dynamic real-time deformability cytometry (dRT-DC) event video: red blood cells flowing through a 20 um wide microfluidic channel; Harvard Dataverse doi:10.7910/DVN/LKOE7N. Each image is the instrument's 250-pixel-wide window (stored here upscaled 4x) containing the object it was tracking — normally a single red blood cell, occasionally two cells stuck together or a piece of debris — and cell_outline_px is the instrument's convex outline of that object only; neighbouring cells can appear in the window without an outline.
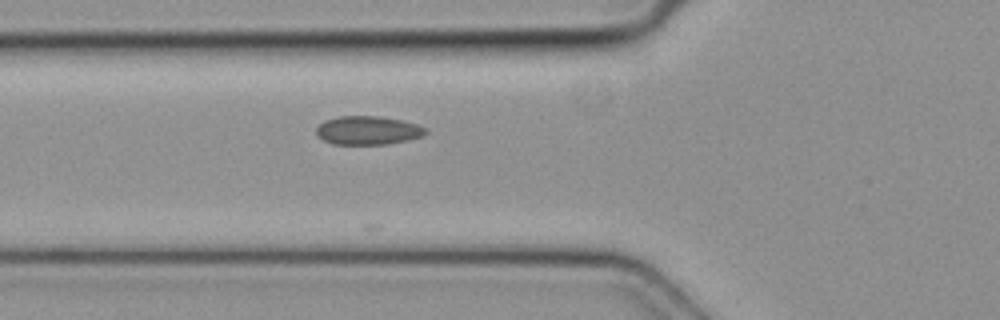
{"species": "common noctule bat (a hibernating species)", "species_latin": "Nyctalus noctula", "temperature_condition": "cold", "stored_images_in_passage": 4, "camera_frame_rate_fps": 3000, "um_per_image_px": 0.085, "animal": {"sex": "female", "body_mass_g": 19.3, "forearm_length_mm": 54.1}, "frame": {"image": 1, "passage_image": 2, "time_ms": 0.333, "image_size_px": [1000, 320], "cell_outline_px": [[428, 132], [424, 136], [408, 140], [388, 144], [332, 144], [316, 136], [316, 128], [324, 120], [340, 116], [380, 116], [400, 120], [416, 124], [428, 128]], "centroid_in_image_um": [31.28, 11.08], "position_along_channel_um": 94.5, "area_um2": 18.38}}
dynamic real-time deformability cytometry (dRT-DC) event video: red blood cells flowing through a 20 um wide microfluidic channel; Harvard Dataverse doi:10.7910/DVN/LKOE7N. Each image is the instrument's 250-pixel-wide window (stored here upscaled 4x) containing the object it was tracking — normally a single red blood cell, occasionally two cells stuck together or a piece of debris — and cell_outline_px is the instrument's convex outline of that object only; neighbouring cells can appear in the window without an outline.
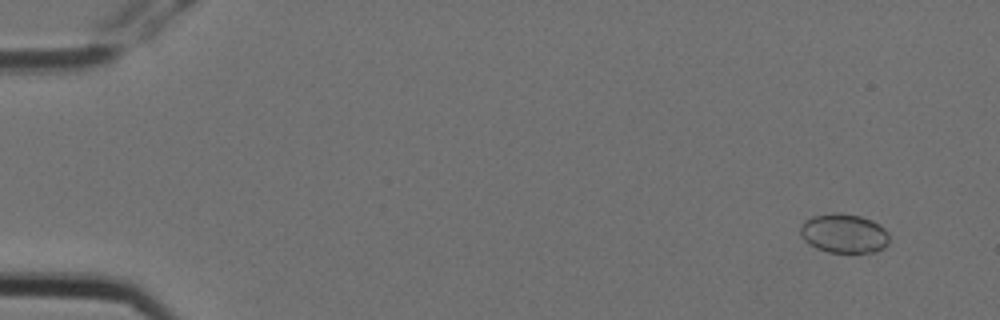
{"species": "Egyptian fruit bat (a non-hibernating species)", "species_latin": "Rousettus aegyptiacus", "temperature_condition": "cold", "stored_images_in_passage": 5, "camera_frame_rate_fps": 3000, "um_per_image_px": 0.085, "animal": {"sex": "female"}, "frame": {"image": 1, "passage_image": 2, "time_ms": 0.333, "image_size_px": [1000, 320], "cell_outline_px": [[888, 244], [884, 248], [876, 252], [828, 252], [816, 248], [808, 244], [804, 240], [800, 232], [800, 224], [804, 220], [812, 216], [832, 212], [840, 212], [860, 216], [872, 220], [880, 224], [888, 232]], "centroid_in_image_um": [71.72, 19.82], "position_along_channel_um": 13.3, "area_um2": 20.63}}
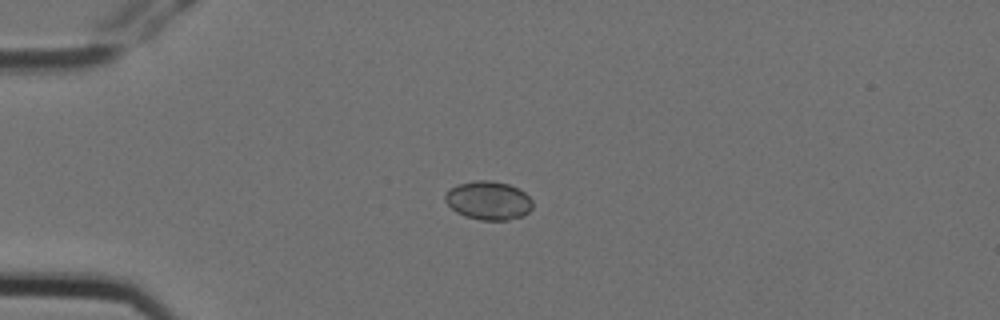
{"frame": {"image": 2, "passage_image": 5, "time_ms": 1.333, "image_size_px": [1000, 320], "cell_outline_px": [[532, 208], [524, 216], [508, 220], [480, 220], [464, 216], [456, 212], [444, 200], [444, 196], [452, 188], [460, 184], [476, 180], [492, 180], [508, 184], [524, 192], [532, 200]], "centroid_in_image_um": [41.53, 17.05], "position_along_channel_um": 43.5, "area_um2": 19.59}}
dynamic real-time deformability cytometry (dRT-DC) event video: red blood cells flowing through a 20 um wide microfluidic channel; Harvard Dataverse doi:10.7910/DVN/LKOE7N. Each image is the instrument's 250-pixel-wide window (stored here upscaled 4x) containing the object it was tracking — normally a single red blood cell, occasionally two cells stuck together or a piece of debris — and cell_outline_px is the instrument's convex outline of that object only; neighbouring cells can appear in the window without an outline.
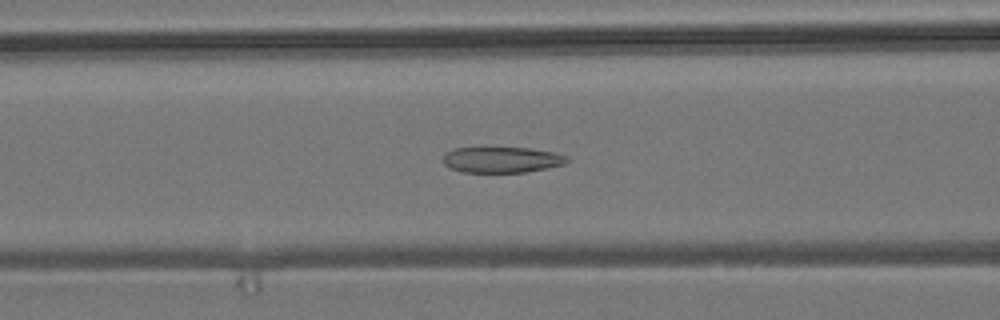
{"species": "common noctule bat (a hibernating species)", "species_latin": "Nyctalus noctula", "temperature_condition": "room temperature", "stored_images_in_passage": 54, "camera_frame_rate_fps": 3000, "um_per_image_px": 0.085, "animal": {"sex": "male", "body_mass_g": 19.2, "forearm_length_mm": 51.8}, "frame": {"image": 1, "passage_image": 22, "time_ms": 7.0, "image_size_px": [1000, 320], "cell_outline_px": [[572, 160], [564, 164], [548, 168], [524, 172], [464, 172], [448, 168], [444, 164], [444, 156], [448, 152], [456, 148], [528, 148], [552, 152], [568, 156]], "centroid_in_image_um": [42.69, 13.59], "position_along_channel_um": 123.9, "area_um2": 18.55}}
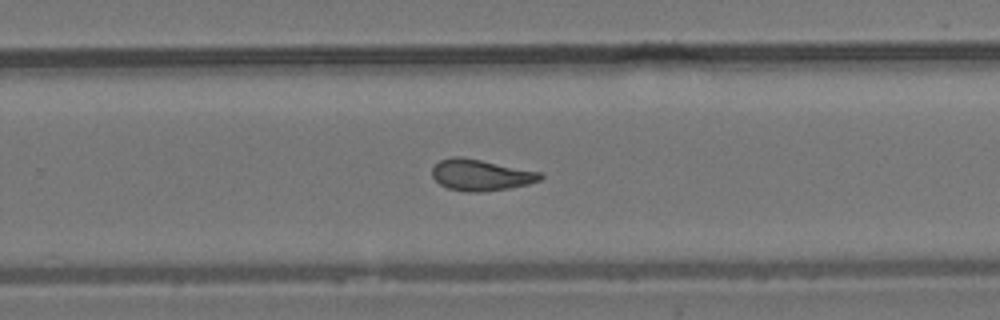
{"frame": {"image": 2, "passage_image": 35, "time_ms": 11.333, "image_size_px": [1000, 320], "cell_outline_px": [[544, 176], [540, 180], [528, 184], [508, 188], [480, 192], [468, 192], [448, 188], [440, 184], [432, 176], [432, 168], [440, 160], [452, 156], [460, 156], [544, 172]], "centroid_in_image_um": [40.9, 14.86], "position_along_channel_um": 288.9, "area_um2": 19.77}}
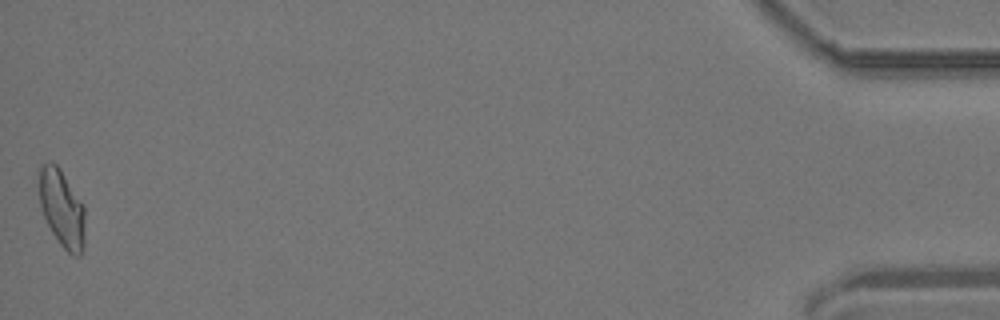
{"frame": {"image": 3, "passage_image": 54, "time_ms": 17.667, "image_size_px": [1000, 320], "cell_outline_px": [[84, 248], [80, 256], [72, 256], [60, 244], [52, 232], [44, 216], [40, 204], [40, 164], [56, 164], [60, 168], [84, 204]], "centroid_in_image_um": [5.3, 17.75], "position_along_channel_um": 429.9, "area_um2": 20.52}, "authors_computed_cell_mechanics": {"area_um2": 19.9699, "velocity_mm_per_s": 3.8232, "shape_relaxation_time_tau1_ms": null, "shape_relaxation_time_tau2_ms": 2.1142, "deformation_change_tau1": null, "deformation_change_tau2": 0.0807}}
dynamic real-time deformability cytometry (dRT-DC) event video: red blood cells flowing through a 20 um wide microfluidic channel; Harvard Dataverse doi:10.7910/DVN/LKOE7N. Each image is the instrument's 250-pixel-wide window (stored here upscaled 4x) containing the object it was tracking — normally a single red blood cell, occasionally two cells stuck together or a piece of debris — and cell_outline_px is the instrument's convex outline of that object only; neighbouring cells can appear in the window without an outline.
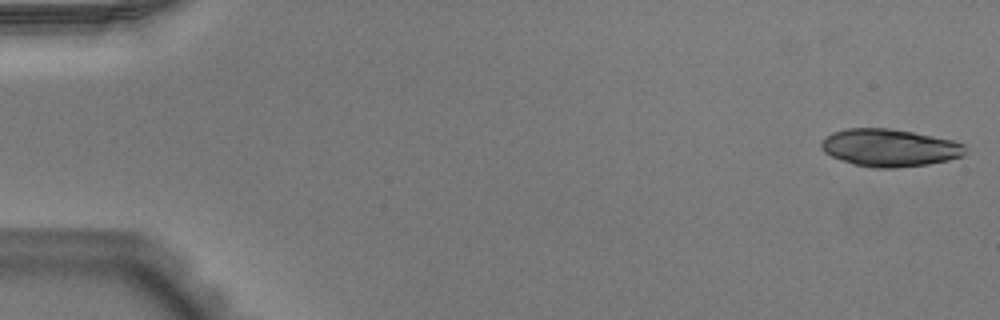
{"species": "Egyptian fruit bat (a non-hibernating species)", "species_latin": "Rousettus aegyptiacus", "temperature_condition": "warm", "stored_images_in_passage": 47, "camera_frame_rate_fps": 3000, "um_per_image_px": 0.085, "animal": {"sex": "male"}, "frame": {"image": 1, "passage_image": 1, "time_ms": 0.0, "image_size_px": [1000, 320], "cell_outline_px": [[968, 152], [964, 156], [948, 160], [928, 164], [892, 168], [876, 168], [856, 164], [840, 160], [824, 152], [820, 148], [820, 144], [832, 132], [848, 128], [888, 128], [912, 132], [952, 140], [964, 144]], "centroid_in_image_um": [75.63, 12.56], "position_along_channel_um": 9.4, "area_um2": 31.39}}
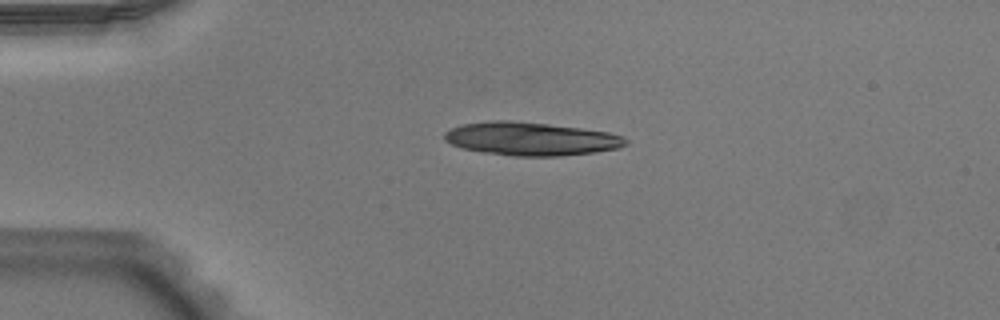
□ □ □
Exercise: Copy the records exactly. Skip the pictures.

Correct output:
dynamic real-time deformability cytometry (dRT-DC) event video: red blood cells flowing through a 20 um wide microfluidic channel; Harvard Dataverse doi:10.7910/DVN/LKOE7N. Each image is the instrument's 250-pixel-wide window (stored here upscaled 4x) containing the object it was tracking — normally a single red blood cell, occasionally two cells stuck together or a piece of debris — and cell_outline_px is the instrument's convex outline of that object only; neighbouring cells can appear in the window without an outline.
{"species": "common noctule bat (a hibernating species)", "species_latin": "Nyctalus noctula", "temperature_condition": "cold", "stored_images_in_passage": 4, "camera_frame_rate_fps": 3000, "um_per_image_px": 0.085, "animal": {"sex": "female", "body_mass_g": 19.3, "forearm_length_mm": 54.1}, "frame": {"image": 1, "passage_image": 2, "time_ms": 0.333, "image_size_px": [1000, 320], "cell_outline_px": [[428, 132], [424, 136], [408, 140], [388, 144], [332, 144], [316, 136], [316, 128], [324, 120], [340, 116], [380, 116], [400, 120], [416, 124], [428, 128]], "centroid_in_image_um": [31.28, 11.08], "position_along_channel_um": 94.5, "area_um2": 18.38}}
dynamic real-time deformability cytometry (dRT-DC) event video: red blood cells flowing through a 20 um wide microfluidic channel; Harvard Dataverse doi:10.7910/DVN/LKOE7N. Each image is the instrument's 250-pixel-wide window (stored here upscaled 4x) containing the object it was tracking — normally a single red blood cell, occasionally two cells stuck together or a piece of debris — and cell_outline_px is the instrument's convex outline of that object only; neighbouring cells can appear in the window without an outline.
{"species": "Egyptian fruit bat (a non-hibernating species)", "species_latin": "Rousettus aegyptiacus", "temperature_condition": "cold", "stored_images_in_passage": 5, "camera_frame_rate_fps": 3000, "um_per_image_px": 0.085, "animal": {"sex": "female"}, "frame": {"image": 1, "passage_image": 2, "time_ms": 0.333, "image_size_px": [1000, 320], "cell_outline_px": [[888, 244], [884, 248], [876, 252], [828, 252], [816, 248], [808, 244], [804, 240], [800, 232], [800, 224], [804, 220], [812, 216], [832, 212], [840, 212], [860, 216], [872, 220], [880, 224], [888, 232]], "centroid_in_image_um": [71.72, 19.82], "position_along_channel_um": 13.3, "area_um2": 20.63}}
{"frame": {"image": 2, "passage_image": 5, "time_ms": 1.333, "image_size_px": [1000, 320], "cell_outline_px": [[532, 208], [524, 216], [508, 220], [480, 220], [464, 216], [456, 212], [444, 200], [444, 196], [452, 188], [460, 184], [476, 180], [492, 180], [508, 184], [524, 192], [532, 200]], "centroid_in_image_um": [41.53, 17.05], "position_along_channel_um": 43.5, "area_um2": 19.59}}
dynamic real-time deformability cytometry (dRT-DC) event video: red blood cells flowing through a 20 um wide microfluidic channel; Harvard Dataverse doi:10.7910/DVN/LKOE7N. Each image is the instrument's 250-pixel-wide window (stored here upscaled 4x) containing the object it was tracking — normally a single red blood cell, occasionally two cells stuck together or a piece of debris — and cell_outline_px is the instrument's convex outline of that object only; neighbouring cells can appear in the window without an outline.
{"species": "common noctule bat (a hibernating species)", "species_latin": "Nyctalus noctula", "temperature_condition": "room temperature", "stored_images_in_passage": 54, "camera_frame_rate_fps": 3000, "um_per_image_px": 0.085, "animal": {"sex": "male", "body_mass_g": 19.2, "forearm_length_mm": 51.8}, "frame": {"image": 1, "passage_image": 22, "time_ms": 7.0, "image_size_px": [1000, 320], "cell_outline_px": [[572, 160], [564, 164], [548, 168], [524, 172], [464, 172], [448, 168], [444, 164], [444, 156], [448, 152], [456, 148], [528, 148], [552, 152], [568, 156]], "centroid_in_image_um": [42.69, 13.59], "position_along_channel_um": 123.9, "area_um2": 18.55}}
{"frame": {"image": 2, "passage_image": 35, "time_ms": 11.333, "image_size_px": [1000, 320], "cell_outline_px": [[544, 176], [540, 180], [528, 184], [508, 188], [480, 192], [468, 192], [448, 188], [440, 184], [432, 176], [432, 168], [440, 160], [452, 156], [460, 156], [544, 172]], "centroid_in_image_um": [40.9, 14.86], "position_along_channel_um": 288.9, "area_um2": 19.77}}
{"frame": {"image": 3, "passage_image": 54, "time_ms": 17.667, "image_size_px": [1000, 320], "cell_outline_px": [[84, 248], [80, 256], [72, 256], [60, 244], [52, 232], [44, 216], [40, 204], [40, 164], [56, 164], [60, 168], [84, 204]], "centroid_in_image_um": [5.3, 17.75], "position_along_channel_um": 429.9, "area_um2": 20.52}, "authors_computed_cell_mechanics": {"area_um2": 19.9699, "velocity_mm_per_s": 3.8232, "shape_relaxation_time_tau1_ms": null, "shape_relaxation_time_tau2_ms": 2.1142, "deformation_change_tau1": null, "deformation_change_tau2": 0.0807}}
dynamic real-time deformability cytometry (dRT-DC) event video: red blood cells flowing through a 20 um wide microfluidic channel; Harvard Dataverse doi:10.7910/DVN/LKOE7N. Each image is the instrument's 250-pixel-wide window (stored here upscaled 4x) containing the object it was tracking — normally a single red blood cell, occasionally two cells stuck together or a piece of debris — and cell_outline_px is the instrument's convex outline of that object only; neighbouring cells can appear in the window without an outline.
{"species": "Egyptian fruit bat (a non-hibernating species)", "species_latin": "Rousettus aegyptiacus", "temperature_condition": "warm", "stored_images_in_passage": 47, "camera_frame_rate_fps": 3000, "um_per_image_px": 0.085, "animal": {"sex": "male"}, "frame": {"image": 1, "passage_image": 1, "time_ms": 0.0, "image_size_px": [1000, 320], "cell_outline_px": [[968, 152], [964, 156], [948, 160], [928, 164], [892, 168], [876, 168], [856, 164], [840, 160], [824, 152], [820, 148], [820, 144], [832, 132], [848, 128], [888, 128], [912, 132], [952, 140], [964, 144]], "centroid_in_image_um": [75.63, 12.56], "position_along_channel_um": 9.4, "area_um2": 31.39}}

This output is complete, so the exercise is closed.